An example of this is our NURBSTER series, which combines models and 1:1 prototypes conceived as exhibition installations, and their implications on larger-scale constructs. They create an analogue/digital repertoire by utilising 2D/3D modelling software, in addition to CNC, CAD/CAM and RP technologies that allow the easy assemblage of a large amount of components. The size and scale of the majority of NURBSTERs locates them into the domain of interior and urban furniture design, which considers modularity and mass-production, structural stability and tectonic presence. The results are assemblages featuring a high level of formal complexity that nonetheless fit programmatic and ergonomic requisites. Different NURBSTERs have been exhibited in a variety of places, including the Bartlett in London and Fragner Gallery in Prague; Venice Biennale; Feng Chia University, Taiwan, TU Braunschweig and iCP Hamburg; ExperimentaDesign in Lisbon and MEIAC in Badajoz, Spain.

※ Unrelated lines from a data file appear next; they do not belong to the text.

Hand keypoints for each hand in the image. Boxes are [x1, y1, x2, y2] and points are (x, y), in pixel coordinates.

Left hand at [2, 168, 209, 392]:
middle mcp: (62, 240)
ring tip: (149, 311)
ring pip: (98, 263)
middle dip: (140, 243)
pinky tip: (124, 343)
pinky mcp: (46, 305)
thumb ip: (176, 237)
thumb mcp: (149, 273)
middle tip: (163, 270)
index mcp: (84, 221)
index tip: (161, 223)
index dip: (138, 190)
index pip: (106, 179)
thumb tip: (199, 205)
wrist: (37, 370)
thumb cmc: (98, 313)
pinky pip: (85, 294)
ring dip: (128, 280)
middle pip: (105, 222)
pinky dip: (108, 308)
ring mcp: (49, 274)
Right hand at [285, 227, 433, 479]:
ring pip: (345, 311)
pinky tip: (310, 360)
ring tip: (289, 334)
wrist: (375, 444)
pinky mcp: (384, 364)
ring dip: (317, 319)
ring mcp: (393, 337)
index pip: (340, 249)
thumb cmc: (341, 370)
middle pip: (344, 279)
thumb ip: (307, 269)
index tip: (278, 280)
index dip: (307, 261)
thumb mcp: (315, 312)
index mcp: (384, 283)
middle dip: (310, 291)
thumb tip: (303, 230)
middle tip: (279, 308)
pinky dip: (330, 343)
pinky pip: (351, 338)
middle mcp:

In the end, the concept of Convoluted Flesh will be used to re-addresses the relationships of façade (expression, reception, materiality) and interior (effect, action, space), of fixedness (stasis, corporeality of matter) and festiveness (movement, celebration of space), of below (matter, function) and above (manner, vision), of being (manifestation) and bogus (magic), of body and architecture. It sees a great potential in sublime, blissful and mysterious conditions as potentially opening up new aesthetic, spatial or material possibilities that are less limited than its technologically-driven and form-generating counterparts. Above all, it allows creating visions in which the depth of the architectural flesh is, more than anything, convoluted, poetic and synthetic.